The insurer may deny your first request. But, usually you have more than one chance to get your case reviewed. You may appeal the decision “internally,” which means your benefits denial is reconsidered by reviewers for the insurer who were not involved in the initial decision. If your request is still denied after the internal appeals process, federal or state law may require the plan to allow you to start an “external” appeal, which means you send information about your benefits denial to an independent, outside group. Or, your insurer may waive the internal appeals process and let you go straight to an external appeal. For more information, see If Your Plan Doesn’t Pay (Appealing a Reimbursement Decision).

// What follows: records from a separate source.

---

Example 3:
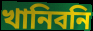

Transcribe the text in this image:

খানিবনি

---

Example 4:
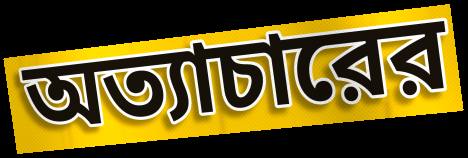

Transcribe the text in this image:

অত্যাচারের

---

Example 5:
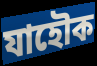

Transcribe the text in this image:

যাহৌক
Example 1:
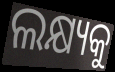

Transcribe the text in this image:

ଲକ୍ଷ୍ୟକୁ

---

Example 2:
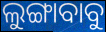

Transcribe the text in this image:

ଲୁଙ୍ଗାବାବୁ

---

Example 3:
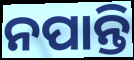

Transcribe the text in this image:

ନପାନ୍ତି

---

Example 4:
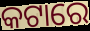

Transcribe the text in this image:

କଟାରେ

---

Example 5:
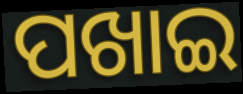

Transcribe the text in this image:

ପଖାଇ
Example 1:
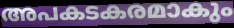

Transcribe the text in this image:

അപകടകരമാകും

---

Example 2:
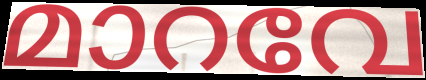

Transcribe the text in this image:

മാറവേ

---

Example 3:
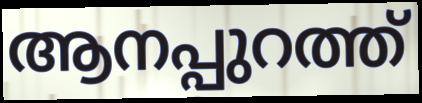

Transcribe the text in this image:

ആനപ്പുറത്ത്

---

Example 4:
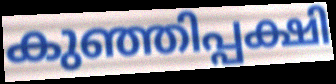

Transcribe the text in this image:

കുഞ്ഞിപ്പക്ഷി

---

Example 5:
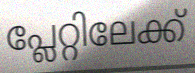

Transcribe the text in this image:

പ്ലേറ്റിലേക്ക്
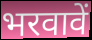
भरवावें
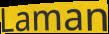
Laman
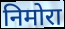
निमोरा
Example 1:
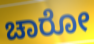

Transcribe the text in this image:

ಚಾರೋ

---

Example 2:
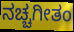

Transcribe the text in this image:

ನಚ್ಚಗೀತಂ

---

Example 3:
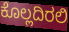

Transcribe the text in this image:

ಕೊಲ್ಲದಿರಲಿ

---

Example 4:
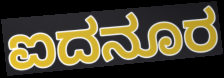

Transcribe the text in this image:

ಐದನೂರ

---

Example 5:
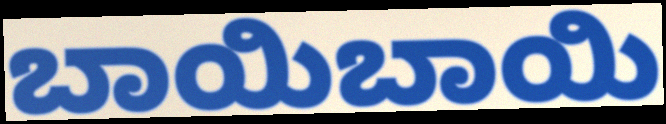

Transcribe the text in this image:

ಬಾಯಿಬಾಯಿ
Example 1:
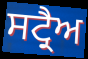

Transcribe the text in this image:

ਸਟ੍ਰੈਅ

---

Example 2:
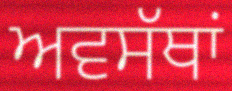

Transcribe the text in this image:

ਅਵਸੱਥਾਂ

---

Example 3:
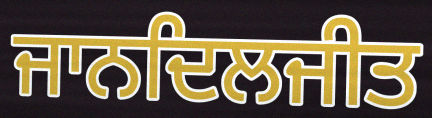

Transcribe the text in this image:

ਜਾਨਦਿਲਜੀਤ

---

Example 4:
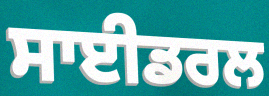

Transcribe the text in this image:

ਸਾਈਡਰਲ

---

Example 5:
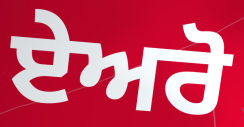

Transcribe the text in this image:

ਏਅਰੋ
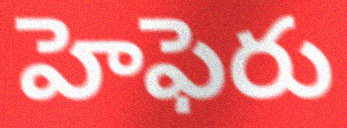
హెఫెరు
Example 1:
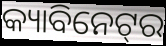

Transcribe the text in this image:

କ୍ୟାବିନେଟ୍‌ର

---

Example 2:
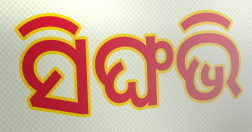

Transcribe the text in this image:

ସିଙ୍ଘଭି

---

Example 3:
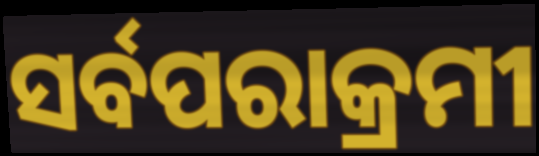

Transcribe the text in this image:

ସର୍ବପରାକ୍ରମୀ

If your need for care is urgent, ask for an expedited appeals process. You don’t want to delay or miss out on treatment.

 

Taking Charge of Your Care

Your insurer has agreed to let you go out of network at the in-network rate. But, your work is not done. Usually, your out-of-network referral will be to a specific doctor. Typically, however, any doctor managing your care will work with other providers who perform related procedures. For example, one may be the radiologist who reviews your ultrasound. Another may be the anesthesiologist who puts you to sleep for surgery. There may be no in-network providers at that facility who can do the work. The claim from the original doctor will be processed at the in-network rate. But, the claims from the other providers may be processed as out of network and you will have to appeal the insurer’s decision on each of those claims. That may take time and aggravation, so it’s best that you work out those details with the insurer in advance.

Some insurers allow you to have a “global out-of-network referral.” This means that any bills from a certain hospital are processed at the in-network rate. If your insurer is not able to do that, request a case manager: one person who is your point of contact. Let the case manager know when you will be going to the hospital, and see if the insurer can put a hold on your claims until they can review all your claims at once.

Make sure you know how long your out-of-network referral is good for. Before it expires, if you still need care, ask your PCP to file another out-of-network referral. Once an out-of-network referral is approved, the insurer will usually continue to honor it.

Your Action Plan: Ask for In-Network Coverage for Your Out-of-Network Care


Do you need to go out of network? If so, follow these steps to request coverage at the in-network rate. 


  • Do your own research to find out what care you need and from whom.
  • Talk to your PCP and to your in-network specialist. Tell them what you have learned in your research. Ask them if they can support you with medical documentation.
  • Request that your insurer cover you at the in-network rate before you go out of network. If you wait until afterward, you may face big bills and an even harder challenge.
  • If your medical need is urgent, ask for an expedited appeals process.
  • If your request is approved, ask for a case manager to handle your out-of-network claims.
  • Look at your Explanations of Benefits (EOBs) carefully. Make sure your cost sharing is at the in-network rate, not the out-of-network rate.
  • Know how long your out-of-network referral is good for. Make sure it covers follow-up care.
  • If your request is denied, talk to your out-of-network doctor. Get an estimate of how much the services are going to cost. Use the FH Medical Cost Lookup tool or the FH Dental Cost Lookup tool to see what those services typically cost in that geographic area. See if you can pay at a discounted rate.

Most important, understand you have choices. Don’t feel obligated to use an in-network provider that you feel is unfit for your needs. You are your own best advocate. If your network can’t give you the care you need, look for out-of-network solutions—and follow all of the steps listed here to have your insurer cover your care at the in-network rate.